Linked with shared libraries instead, an admu-shell process on this laptop has a virtual memory size (VSZ in ps u) of 11.5 megabytes, four megabytes of which are the pixmap it shares with the X server, containing the pixels it's showing on the screen. Several megabytes of the rest are memory maps for libc, libm (!), libX11, libjpeg, and libpng, which are in some sense not real because they're mostly shared with this browser process and most of the other processes on the system. There's a relatively unexplained 1.1-megabyte heap segment which might be the font glyph atlas (which is a quarter of a megapixel). If not I assume I can blame it on libX11.

The prototype "windowing system" in https://gitlab.com/kragen/bubbleos/blob/master/yeso/wercaμ.c only does alpha-blending of an internally generated sprite on an internally generated background so far. But it does it at 230 frames per second (in a 512x828 X window, though) without even using SSE. The prototype client/server protocol in wercamini.c and yeso-wercam.c is 650 lines of C, about 7K of executable code.

Speaking of SSE, nowadays you have not only MMX, but also SSE, AVX, and the GPU to sling your pixels around. This potentially gives you a big leg up on the stuff people were doing back then.

In the 01990s programs usually used ASCII and supported a small number of image file formats, and the screen might be 1280x1024 with a 256-color palette; but a lot of games used 640x480 or even 320x240. Nowadays you likely have a Unicode font with more characters than the BMP, a 32-bit-deep screen containing several megapixels, and more libraries than you can shake a stick at; ImageMagick supports 200 image file formats. And you probably have XML libraries, HTML libraries, CSS libraries, etc., before you even get to the 3-D stuff. The OS has lots of complexity to deal with things like audio stream mixing (PulseAudio), USB (systemd), and ACPI, which is all terribly botched, one broken kludge on top of another.

The underlying problems are not really that complicated, but organizationally the people solving them are all working at cross-purposes, creating extra complexity that doesn't need to be there, and then hiding it like Easter eggs for people at other companies to discover through experimentation. Vertical integration is the only escape, and RISC-V is probably the key.

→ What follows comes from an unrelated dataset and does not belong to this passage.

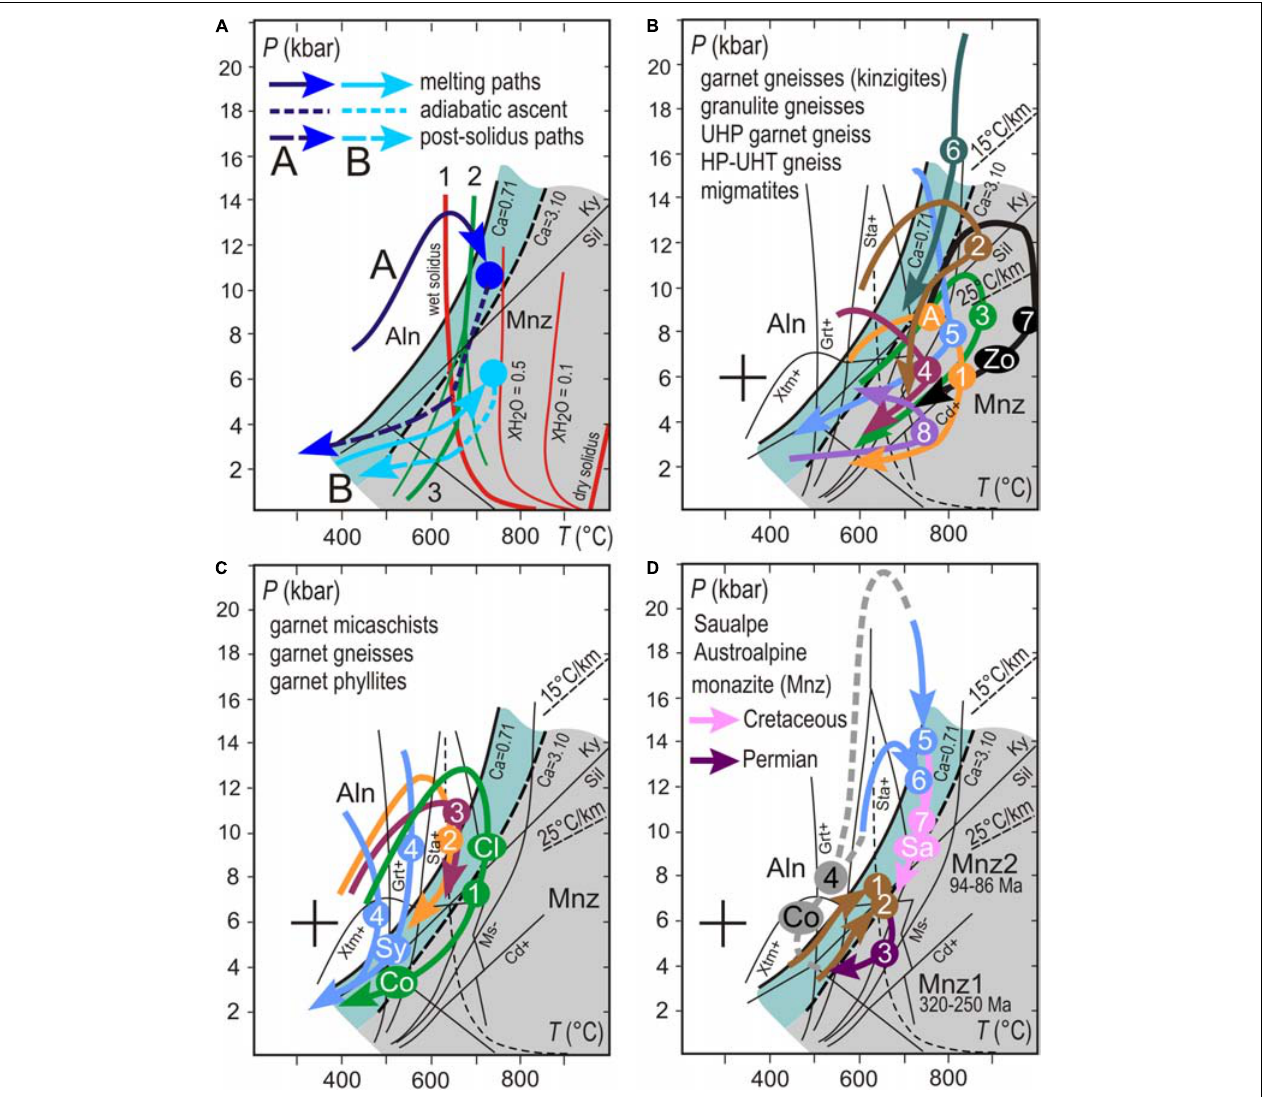
FIGURE 12 | Pressure-temperature evolution of monazite-bearing granites and P-T path reconstructions from metamorphic rocks. Characteristic monazite microstructures are indicated with abbreviations. Stability fields of monazite (Mnz) and allanite (Aln) at different bulk rock contents as a function of Ca wt%, and with the xenotime (Xtm) stability field after Janots et al. (2007) and Spear (2010). Petrogenetic grid for metapelites in the KFMASH system with major reactions in black lines are compiled from Spear (1993). Cross marks a general uncertainty of ± 50 ◦ C/1.0 kbar on geothermobarometric estimates. Red lines are solidus curves in the granitic system Qtz-Ab-Or-H 2 O at X H 2 O of 1.0 (curve 1), at X H 2 0 of 0.5 and 0.1 after Johannes and Holtz (1996). Green lines display the reaction Ms + Qtz + Pl = Ky + Kfs + melt (curve 2) and the muscovite-out reaction Ms + Qtz = Sill + Kfs + H 2 O at X H 2 O of 1.0 (curve 3) and at X H 2 O of 0.5 after Kerrick (1972). (A) Partial anatexis of crustal rocks (colored dots) by decompressional melting (path A) and low pressure melting (path B). Granitic melts underwent adiabatic ascent and crystallization. Melting path and post-solidus path A is mostly outside and at the margin of the monazite stability field. Major part of melting path and post-solidus path B is in the monazite stability field. (B) P-T paths of high-grade metamorphic rocks. 1 - cordierite garnet gneisses, Saxonian Granulite Massif (Schulz and Krause, 2018), with aggregation microstructure (A). 2 - kyanite garnet gneiss, Upper Gneiss Unit, French Massif Central (Schulz, 2014). 3 - cordierite garnet gneiss, Herbon Farm, Golfe de Morbihan, Southern Brittany (Schulz, 2013). 4 - hercynite cordierite garnet gneiss, Moldanubian Zone (Schulz, 2010). 5 - garnet gneisses, Léon Domain, Northern Brittany (Schulz et al., 2007). 6 - UHP garnet gneiss, Central Erzgebirge (Massonne, 2003). 7 - HP-UHT garnet biotite sillimanite granulite from Palni Hills, South India (Brandt et al., 2011), with monazite age and compositional zonation (Zo). 8 - counterclockwise P-T evolution in migmatites, SW New Hampshire (Pyle and Spear, 2003). (C) P-T paths of upper greenschist to amphibolite facies rocks with monazite and garnet. 1 - Oetztal-Stubai Basement (Schulz et al., 2019b), with cluster (Cl) and corona structures (Co). 2 - Lower Unit, Münchberg Nappe, Saxothuringian Zone (Schulz et al., 2017). 3 - North Patagonian Basement in Argentina (Oriolo et al., 2019). 4 - Phyllite and micaschist units of the Western Erzgebirge (Mingram and Rötzler, 1999; Willner et al., 2000), with symplectite structure (Sy). (D) Case study of monazite crystallization and decomposition during polyphase metamorphism of Austroalpine Saualpe basement (Schulz, 2017). 1, 2 - garnet 1 crystallization in the Eclogite and Preims nappe units. 3 - Permian monazite 1 (Mnz1) crystallized during intrusion of numerous pegmatites. 4 - inferred retrogressive and compression path between garnet 1 and garnet 2 crystallization, with corona structures (Co) around Permian monazites. 5, 6 - garnet 2 crystallization in the Eclogite and Preims nappe units. 7 - Cretaceous monazite 2 (Mnz2) crystallization during decompression, partly in satellite structures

Until then, we have to suck it up.

Most of this doesn't really affect you, except as a startup cost of however many hundreds of megs of wasted RAM. Once you have a window on the screen, you've disabled popup notifications, and you're successfully talking to the input devices, you don't really need to worry about whether Wi-Fi roaming changes the IP address the fileserver sees and invalidates your file locks. You can live in a world of your own choosing (the "bubble" in "BubbleOS"), and it can be as complex or as simple as you figure out how to make it. Except for the part which deals with talking to the GPU, I guess. Hopefully OpenCL 3.0 and Vulkan Compute, especially with RADV and WGSL, will have cleaned that up. And maybe if the underlying OS steals too much CPU from you for too long, it could tank your framerate.

To avoid CPU death, use anytime algorithms; when you can't use anytime algorithms, strictly limit your problem size to something that your algorithms can handle in a reasonable amount of time. I think GPGPU is still dramatically underexploited for game simulation and AI.

Unreal Engine 5's "Nanite" system is a really interesting approach to maintaining good worst-case performance for arbitrarily complex worlds, although it doesn't scale to the kind of aggregate geometry riddled with holes that iq's SDF hacking excels at. That kind of angle seems really promising, but it's not the way games were efficient 30 years ago.

Most "modern systems" are built on top of Blink, V8, the JVM, Linux, MS-Windoze, AMD64, NVIDIA drivers, and whatnot, so they're saddled with this huge complexity under the covers before the horse is out of the barn door. These systems can give you really good average-case throughput, but they're not very good at guaranteeing worst-case anything, and because they are very complex, the particular cases in which they fall over are hard to understand and predict. Why does my Slack client need a gibibyte of RAM? Nobody in the world knows, and nobody can find out.